Restate, word for word and with nothing added, the lines from the one containing "(329, 1138) none" through the last line of the material below.

________________________

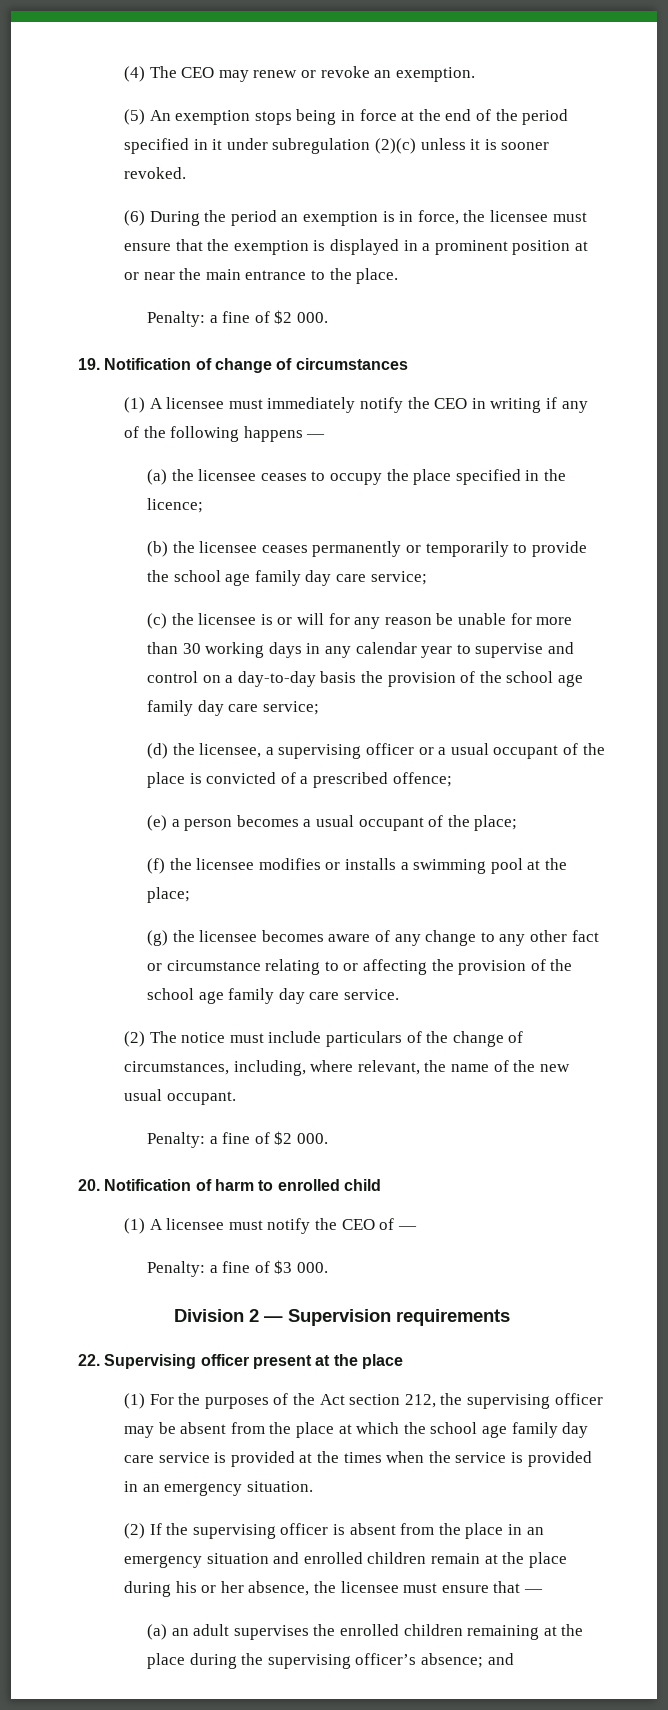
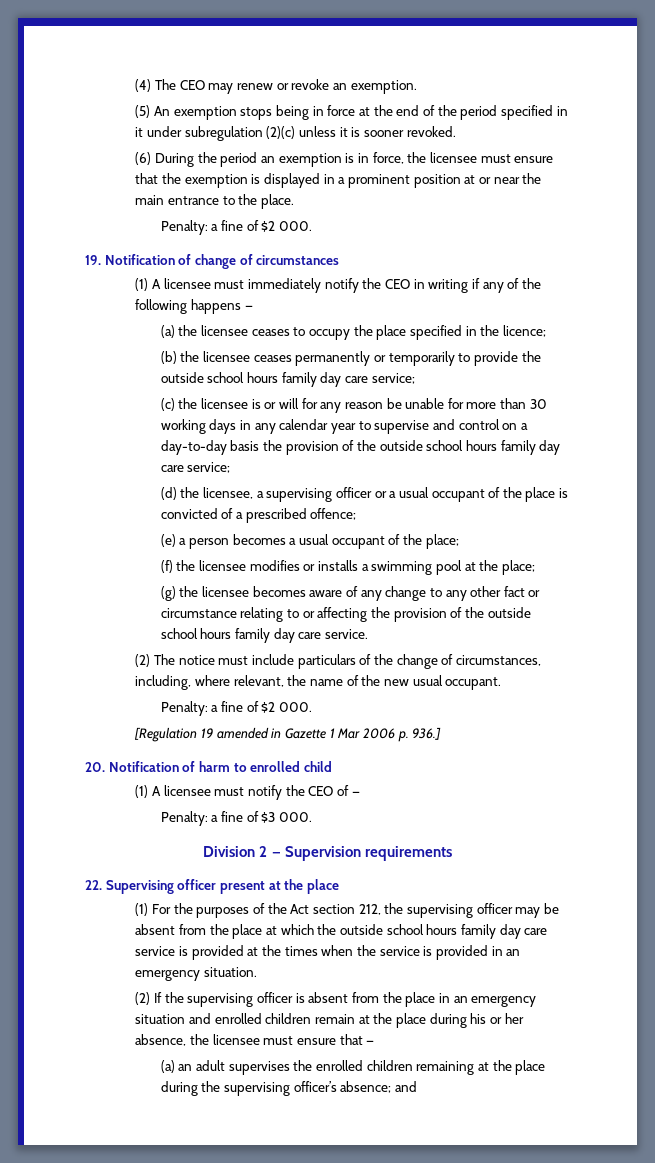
[173,570,251,586] school age -> [160,372,279,383] outside school hours
[506,671,584,687] school age -> [379,440,497,451] outside school hours
[147,988,224,1004] school age -> [487,607,531,618] [160,628,232,639] outside school hours
(329, 1138) none -> [134,727,442,742] // [Regulation 19 amended in Gazette 1 Mar 2006 p. 936.]
[430,1422,507,1438] school age -> [339,924,458,935] outside school hours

________________________

§ ANSWER TO THE PROBLEM
(329, 1138) none -> [134,727,442,742] // [Regulation 19 amended in Gazette 1 Mar 2006 p. 936.]
[430,1422,507,1438] school age -> [339,924,458,935] outside school hours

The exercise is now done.